When discussing Spotify’s advertising scheme, it is important to know that it represents a form of programmatic advertising (explained in chapter 4). To be a Songblocker user thus implies linking up to a vast infrastructure of automated ad sales, but with no evident aesthetic gain, since all music has been silenced. Thereby, Songblocker users are encouraged to engage in “full adtech immersion.” In a digital climate where advertising is aggressively pushed toward users, this would involve consuming ads for the sake of ads as an act of solidarity with online content producers and providers.
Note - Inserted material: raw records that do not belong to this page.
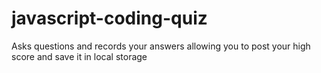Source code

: # javascript-coding-quiz
Asks questions and records your answers allowing you to post your high score and save it in local storage
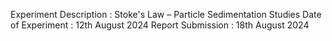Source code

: Experiment Description : Stoke's Law – Particle Sedimentation Studies
Date of Experiment : 12th August 2024
Report Submission : 18th August 2024
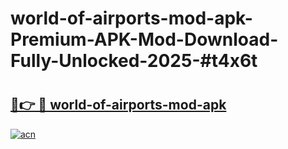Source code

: # world-of-airports-mod-apk-Premium-APK-Mod-Download-Fully-Unlocked-2025-#t4x6t

# <h2><a href="https://bedroomkl.my?title=world-of-airports-mod-apk&ref=1AP">🔗👉 🔴 world-of-airports-mod-apk</a></h2>

[![acn](https://github.com/user-attachments/assets/0f9c940e-d8b0-45ae-aac7-cd30a18b3e1c)](https://bedroomkl.my?title=world-of-airports-mod-apk&ref=1AP)

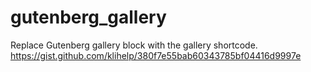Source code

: # gutenberg_gallery
Replace Gutenberg gallery block with the gallery shortcode. https://gist.github.com/klihelp/380f7e55bab60343785bf04416d9997e
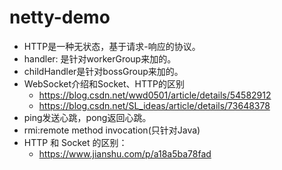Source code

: # netty-demo

- HTTP是一种无状态，基于请求-响应的协议。
- handler: 是针对workerGroup来加的。
- childHandler是针对bossGroup来加的。
- WebSocket介绍和Socket、HTTP的区别
    - https://blog.csdn.net/wwd0501/article/details/54582912
    - https://blog.csdn.net/SL_ideas/article/details/73648378
- ping发送心跳，pong返回心跳。
- rmi:remote method invocation(只针对Java)
- HTTP 和 Socket 的区别：
    - https://www.jianshu.com/p/a18a5ba78fad
    
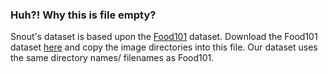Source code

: ### Huh?! Why this is file empty?
Snout's dataset is based upon the [Food101](https://www.vision.ee.ethz.ch/datasets_extra/food-101/) dataset. Download the Food101 dataset [here](https://www.vision.ee.ethz.ch/datasets_extra/food-101/) and copy the image directories into this file. Our dataset uses the same directory names/ filenames as Food101.
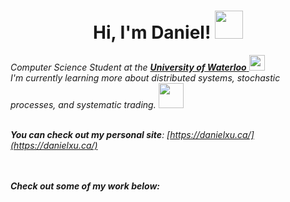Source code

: <h1 align="center">Hi, I'm Daniel! <img src="https://github.com/danielxu04/danielxu04/assets/106186118/a3fcde95-becd-42bb-bafe-dc96eba95161" width=45 height=45 ></img></h1>


<div><em>Computer Science Student at the <a href="https://uwaterloo.ca/future-students/programs/computer-science"><strong>University of Waterloo</strong> </a></em><img src="https://github.com/danielxu04/danielxu04/assets/106186118/0983846e-5840-4527-96e8-647cbe53b570" width=25 height=25></img></div>

<div><em>I'm currently learning more about distributed systems, stochastic processes, and systematic trading. </em><img src="https://github.com/danielxu04/danielxu04/assets/106186118/a96ccd6d-56b6-4191-abe1-0a3ec69caff5" width=40 height=40></img></div>
<br />

<em>**You can check out my personal site**: [https://danielxu.ca/](https://danielxu.ca/)</em> &ensp;
<br /><br /><br />

<em><strong>Check out some of my work below:</strong></em>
Thus, what Songblocker brings forward is a kind of advertising dystopia—or utopia, depending on one’s perspective—in which conventional, quality content (films, books, news, music) and its digital distributors (Spotify, YouTube, Facebook, and so on) are rewarded but simultaneously also pushed to the side to the benefit of advertising per se. Importantly, the aim of creating such a situation was not to generate images of an alternative present that would appear as wholly true and believable. Instead, Songblocker’s apparent artifice was designed to give rise to reflection and discussion. To what extent are we obliged to read, view, and listen to the content that streaming services and other online content distributors provide to us? And what informal and moral contracts between users and distributors are currently forming in the digital sphere? Indeed, the absurdity of Songblocker’s promotional materials was cliché enough to avoid any misconceptions: Songblocker was, and continues to be, a parody of itself and a critique of ad tech, as well as startup culture. The commentator HampStamp on YouTube was indeed correct: “This has to be a joke.”
As a whole, the Songblocker intervention can thus be read as a methodological provocation that, in the words of John-David Dewsbury, is “productive, that proliferates, and [that] creates … interferences”—interferences with the moral imperatives of digital monetization strategies and interferences with Spotify’s technical structure and software affordances.24 The intervention also reveals how research may not only reflect and comment on contemporary affairs but also, much like anecdotes, serve as an “instrumentation and a feature of, the making of ‘out theres.’”25 This new “out there” may be purely fictional and speculative, yet it also invites contemplation of our cultural and historical condition. In the end, the Songblocker intervention represents more than just an example of how other people’s attempts to tamper with, and transform, Spotify’s original features can be repurposed for critical media research. It has also opened up a context for broadly (re)considering the kinds of advertisement logics that streamed music relies on.